| Exercise |
Print the records again, character for character.

Data under study Start Marker

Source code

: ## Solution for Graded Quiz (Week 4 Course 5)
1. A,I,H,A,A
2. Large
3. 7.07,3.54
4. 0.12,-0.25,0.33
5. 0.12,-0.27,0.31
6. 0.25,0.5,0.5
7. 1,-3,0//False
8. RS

Data under study End Marker

| Task response |
Source code

: ## Solution for Graded Quiz (Week 4 Course 5)
1. A,I,H,A,A
2. Large
3. 7.07,3.54
4. 0.12,-0.25,0.33
5. 0.12,-0.27,0.31
6. 0.25,0.5,0.5
7. 1,-3,0//False
8. RS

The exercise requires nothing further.